Stage 15 takes the form of a 174.5km jaunt from Lyon to the fearsome Grand Colombier, though taking almost 100km before the road seriously begins to test those with eyes set upon the yellow jersey. The 11.1km Montée de la Selle de Fromentel will get the bunch warmed up, after which a rapid descent takes them to the base of the 6.9km Col de la Biche, soon making it apparent who shall not last the rigours of the day. Once again the road drops down, placing the frontrunners at the foot of the Grand Colombier, a HC climb which lasts for 17.4km and averages 7.1%.
This finale is one of the few where, not only could the race be lost, but there is a strong chance of it being won. An unrelenting gradient will offer little in the way of recovery, and if distanced, it shall become increasingly unlikely to regain the bike lengths to follow the leaders.
There is little to suggest that Primož Roglič shall not be the man to beat on Stage 15, where recent success on the same Gran Colombier ascent at the Tour de l’Ain make him the favourite.

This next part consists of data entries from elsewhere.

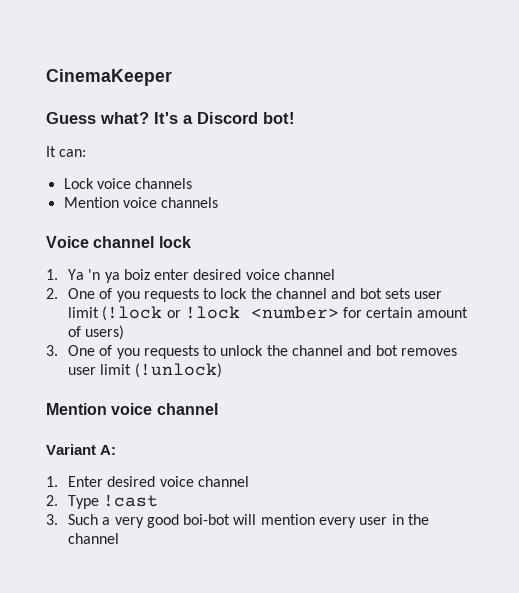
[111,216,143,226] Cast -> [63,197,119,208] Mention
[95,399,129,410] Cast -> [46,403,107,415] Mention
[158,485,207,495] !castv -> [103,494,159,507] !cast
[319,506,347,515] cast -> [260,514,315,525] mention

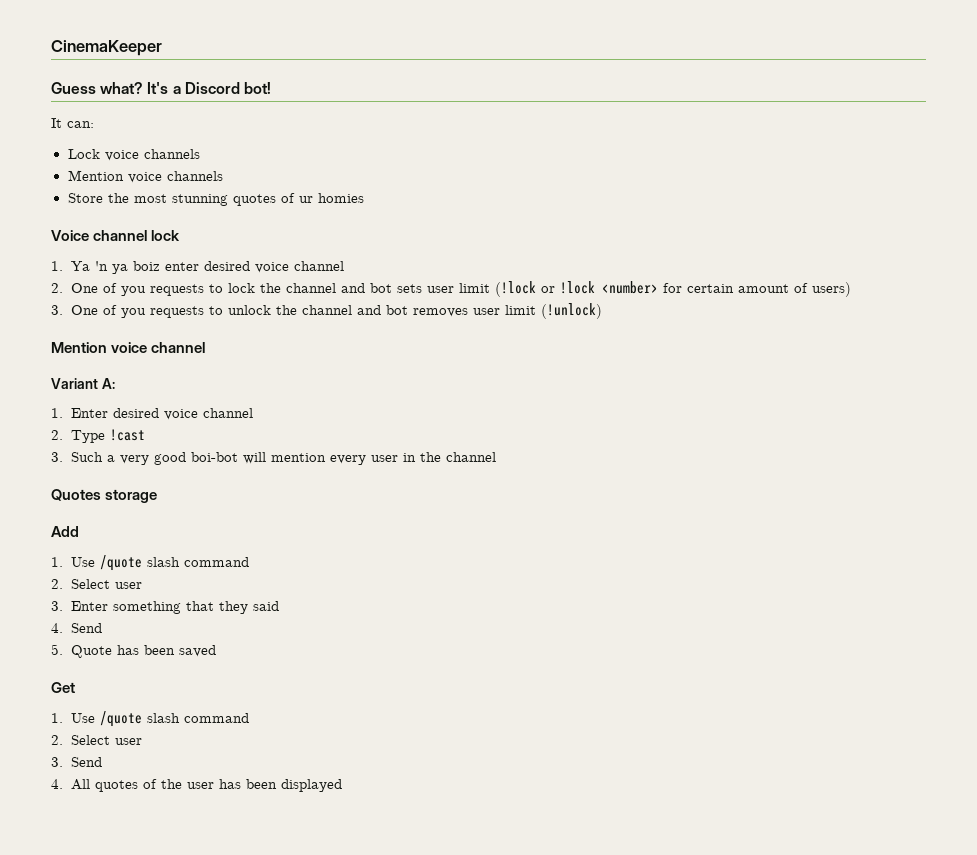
(219, 202) none -> [67,193,364,206] // Store the most stunning quotes of ur homies
(119, 538) none -> [51,489,158,503] [51,526,79,537] [51,555,249,571] [51,579,142,589] [51,601,279,614] [51,623,102,633] [51,644,216,658] [51,682,75,693] [51,711,249,727] [51,735,142,745] [51,757,102,767] [51,779,342,792] // Quotes storage // Add // 1. Use /quote slash command // 2. Select user // 3. Enter something that they said // 4. Send // 5. Quote has been saved // Get // 1. Use /quote slash command // 2. Select user // 3. Send // 4. All quotes of the user has been displayed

He has not offered a moment of weakness thus far, protected by an extremely strong Jumbo-Visma squad, who will endeavour to position him well in the final kilometres as he looks to sprint to another stage victory.
One of the greatest rivals to the ambitions of the current yellow jersey is Tadej Pogačar, the incredibly gifted 21 year old showing little to suggest he cannot survive the test at hand, nor struggle to contest the outcome. The youngster will certainly be on the wheel of his compatriot, but may well possess the turn of speed required to overcome Roglič, in order to win the stage; most likely having escaped together.
Next best placed to challenge for the honours is Egan Bernal, though he has failed to offer much so far to imply he can go the distance and win atop the Gran Colombier. The further into this year’s Tour de France we progress, the greater Bernal’s threat to the overall will become, as he so often emerges strongest during the culminations of such stage races.
One who may enjoy the freedom required to pursue the win on today’s stage is Miguel Ángel López, who has been showing glimmers of his best form at times recently. The stage suits him well, and given the unlikely chance of him winning the overall, this is a brilliant opportunity to at least collect a stage win.
Someone who deserves consideration is Enric Mas, who typically performs well on such finales, though might require a few more stages in the mountains to really find his rhythm. However, there will not be a great need to pursue him if attacking late, as the 25 year old offers little to genuinely threaten the yellow jersey.
It will not take much for the cunning Mikel Landa to sense a stage win if the likes of Roglič and Pogačar are clearly eyeballing one another as the road rapidly runs out. He is in good enough form to make a winning move, but it will need to be timed to perfect, as there are those around him who look faster on this finale.
Others who could prove animated are: Thibaut Pinot, Marc Hirschi, Richie Porte, Emmanuel Buchmann, Marc Soler and Pierre Rolland.